Task brief => Copy out each line in the records below that contains the string "docker".

*** Opening of Data shown ***

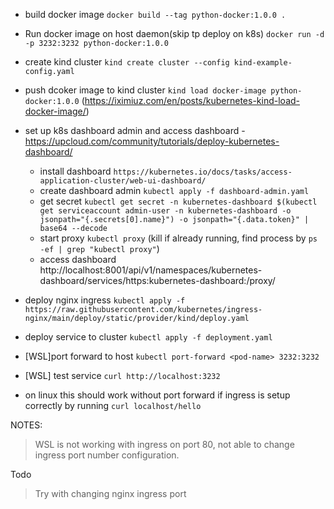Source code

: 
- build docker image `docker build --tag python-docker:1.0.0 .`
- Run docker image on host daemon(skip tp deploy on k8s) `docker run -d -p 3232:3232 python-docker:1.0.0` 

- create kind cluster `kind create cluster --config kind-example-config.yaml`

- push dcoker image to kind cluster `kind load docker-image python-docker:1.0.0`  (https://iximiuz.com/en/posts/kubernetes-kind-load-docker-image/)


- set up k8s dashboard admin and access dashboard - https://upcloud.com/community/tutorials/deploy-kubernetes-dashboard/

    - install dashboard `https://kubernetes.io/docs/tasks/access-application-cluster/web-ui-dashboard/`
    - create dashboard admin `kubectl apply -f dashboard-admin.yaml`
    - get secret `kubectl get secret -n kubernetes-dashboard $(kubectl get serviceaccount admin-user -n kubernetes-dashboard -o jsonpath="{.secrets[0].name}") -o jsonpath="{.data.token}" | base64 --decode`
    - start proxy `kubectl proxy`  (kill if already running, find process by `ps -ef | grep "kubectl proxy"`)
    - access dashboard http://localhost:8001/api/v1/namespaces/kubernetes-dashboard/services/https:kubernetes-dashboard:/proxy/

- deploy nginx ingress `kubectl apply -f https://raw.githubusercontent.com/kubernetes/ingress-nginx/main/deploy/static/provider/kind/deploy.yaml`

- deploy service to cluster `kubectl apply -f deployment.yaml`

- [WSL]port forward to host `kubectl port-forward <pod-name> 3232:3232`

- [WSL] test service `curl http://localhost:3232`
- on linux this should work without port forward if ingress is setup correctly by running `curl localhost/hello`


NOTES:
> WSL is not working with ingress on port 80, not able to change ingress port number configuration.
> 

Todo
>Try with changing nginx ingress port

*** Close of Data shown ***
*** Opening of Data shown ***

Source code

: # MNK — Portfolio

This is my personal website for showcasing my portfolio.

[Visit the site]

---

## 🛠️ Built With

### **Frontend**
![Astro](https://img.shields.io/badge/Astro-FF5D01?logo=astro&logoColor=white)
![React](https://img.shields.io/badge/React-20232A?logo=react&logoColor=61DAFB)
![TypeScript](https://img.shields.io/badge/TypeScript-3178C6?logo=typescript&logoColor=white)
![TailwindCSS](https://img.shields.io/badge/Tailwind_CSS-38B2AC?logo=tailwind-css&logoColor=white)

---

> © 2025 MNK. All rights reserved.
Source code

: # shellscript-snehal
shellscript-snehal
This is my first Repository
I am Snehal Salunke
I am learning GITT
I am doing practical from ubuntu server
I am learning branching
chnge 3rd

*** Close of Data shown ***

Response =>
- build docker image `docker build --tag python-docker:1.0.0 .`
- Run docker image on host daemon(skip tp deploy on k8s) `docker run -d -p 3232:3232 python-docker:1.0.0` 
- push dcoker image to kind cluster `kind load docker-image python-docker:1.0.0`  (https://iximiuz.com/en/posts/kubernetes-kind-load-docker-image/)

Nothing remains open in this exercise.